*INFORMATION SUPPLIED*
□ □ □
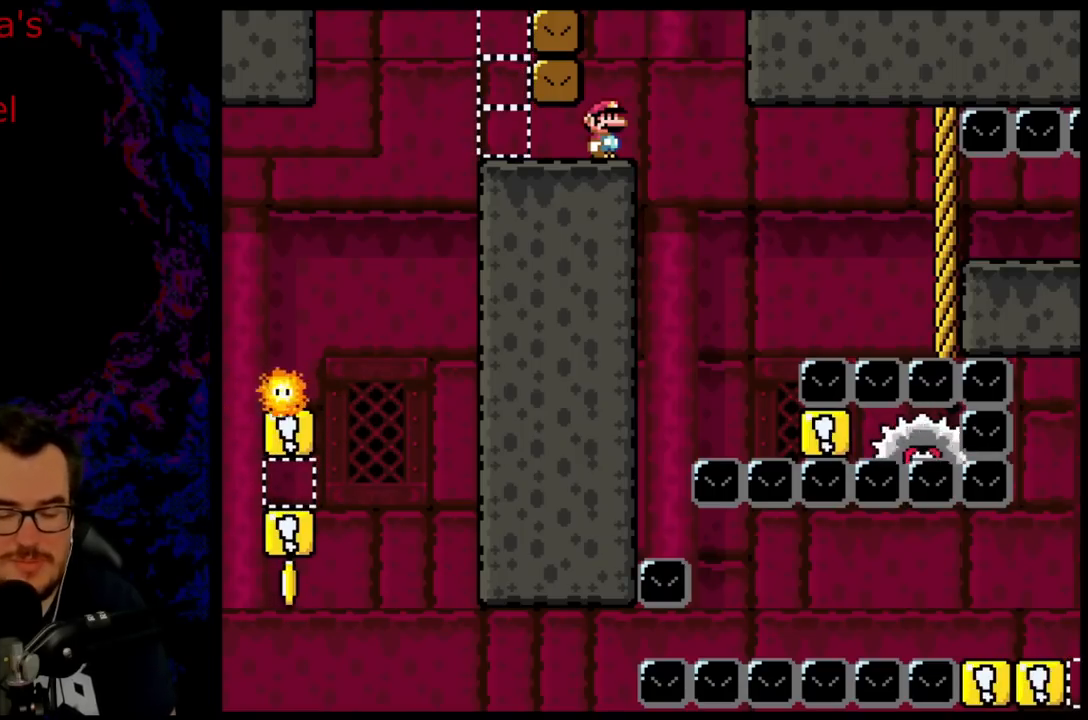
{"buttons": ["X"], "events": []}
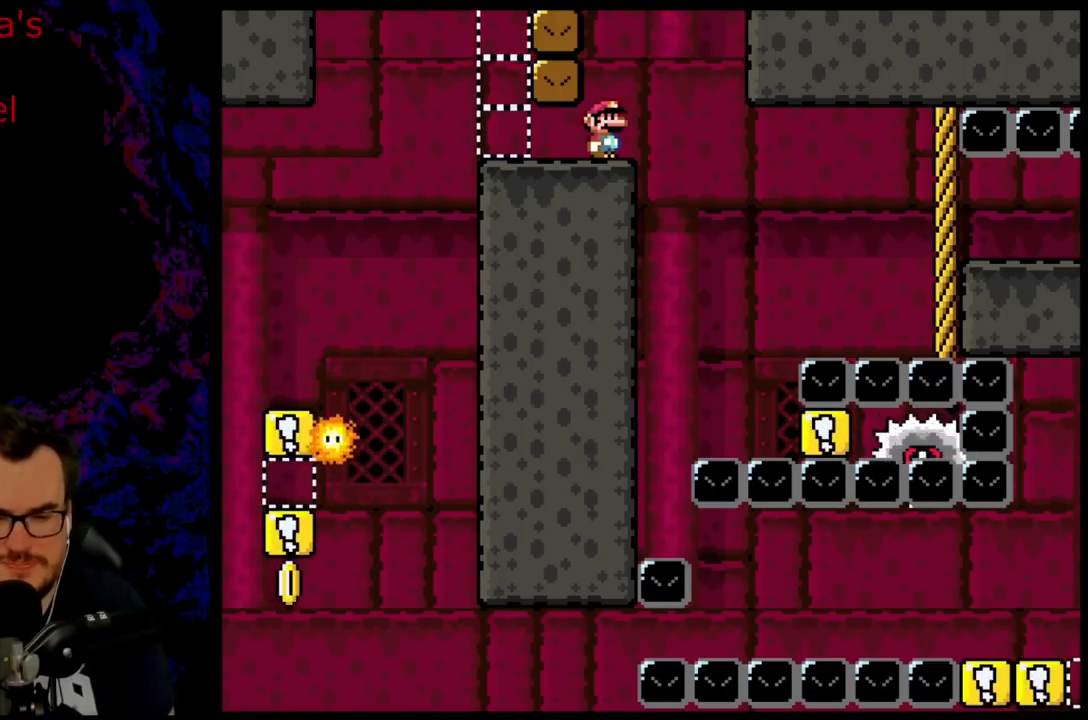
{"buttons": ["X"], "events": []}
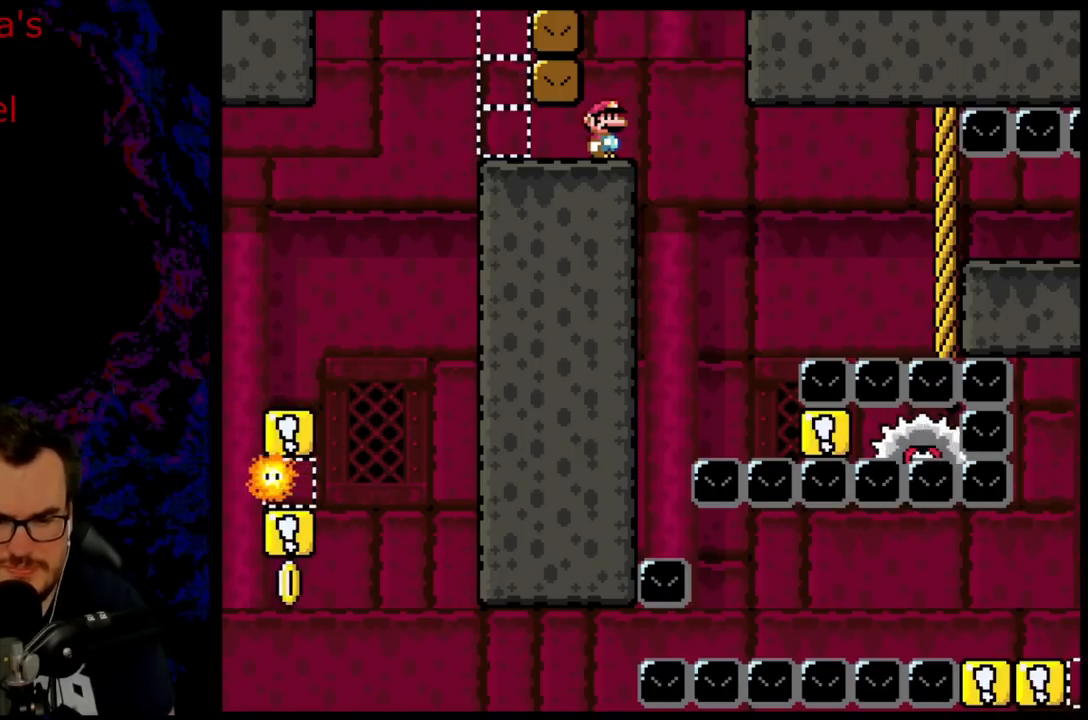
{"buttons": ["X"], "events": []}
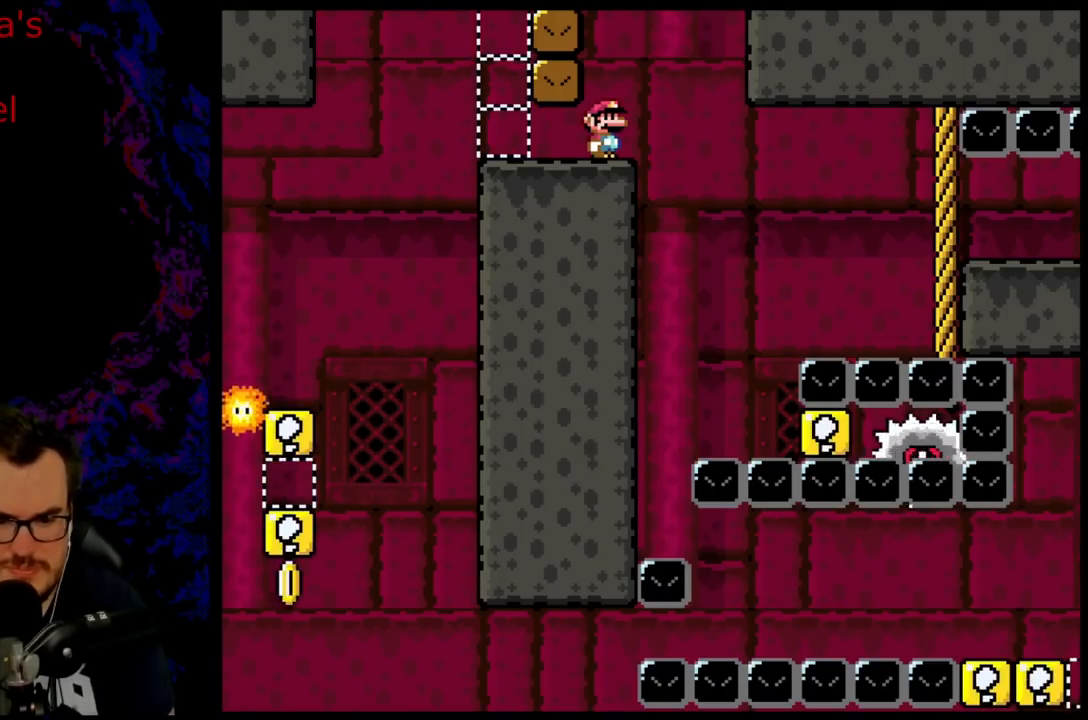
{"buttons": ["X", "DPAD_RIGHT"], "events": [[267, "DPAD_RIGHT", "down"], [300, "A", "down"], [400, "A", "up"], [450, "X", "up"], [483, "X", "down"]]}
□ □ □
*WHAT IS EXPECTED*
What you return should match the material word for word, apart from the pictures.

*ANSWER TO THE PROBLEM*
{"buttons": ["X"], "events": []}
{"buttons": ["X"], "events": []}
{"buttons": ["X"], "events": []}
{"buttons": ["X", "DPAD_RIGHT"], "events": [[267, "DPAD_RIGHT", "down"], [300, "A", "down"], [400, "A", "up"], [450, "X", "up"], [483, "X", "down"]]}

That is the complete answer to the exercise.